Excerpt to read >>
Content starts
FabricFabricHarness
Reference

Production Readiness Checklist

What to validate before running Fabric Harness agents in production.

Fabric Harness v1.13.0 is ready for controlled production pilots on the Node, virtual, Docker, and Temporal paths. Cloudflare Containers/Sandbox remains pilot/live-gated, and Cloudflare Shell Workspace is pilot-ready after manual live validation: keep the live smoke workflow green in your Cloudflare account before production rollout. Treat other hosted/cloud backends as pilot or experimental until they have live deployment coverage in your environment.

Release baseline

Before promoting a release:

  • Run pnpm install --frozen-lockfile.
  • Run pnpm run check.
  • Run pnpm run build.
  • Run pnpm run test.
  • Pack publishable packages and inspect manifests for semver dependency ranges, not workspace:*.
  • Install @fabric-harness/sdk@latest, @fabric-harness/node@latest, and @fabric-harness/cli@latest in a clean ESM consumer project.
  • Verify fh --help and SDK subpath imports.
  • Deploy the Fumadocs site and verify https://harness.fabric.pro/docs plus llms.txt.
  1. Start with the node target and virtual sandbox for simple support/routing/extraction agents.
  2. Use local only when CI/repo automation intentionally needs host tools.
  3. Use Docker sandbox for untrusted shell or data-analysis work.
Content ends
Dataset excerpt >>
Content starts
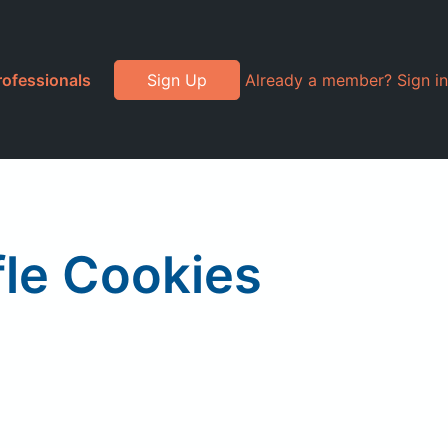
rofessionals
Sign Up
Already a member? Sign in
ffle Cookies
Content ends
Exercise objective >>
In the production readiness checklist, turn the paragraph that begins "Fabric Harness v1.13.0 is ready" into a short bulleted list that keeps its main facts.

Response to the task >>
- Fabric Harness v1.13.0 is ready for controlled production pilots on the Node, virtual, Docker, and Temporal paths.
- Cloudflare Containers/Sandbox is still pilot/live-gated.
- Cloudflare Shell Workspace is pilot-ready after manual live validation. Keep the live smoke workflow green in your Cloudflare account before production rollout.
- Other hosted/cloud backends count as pilot or experimental until they have live deployment coverage in your environment.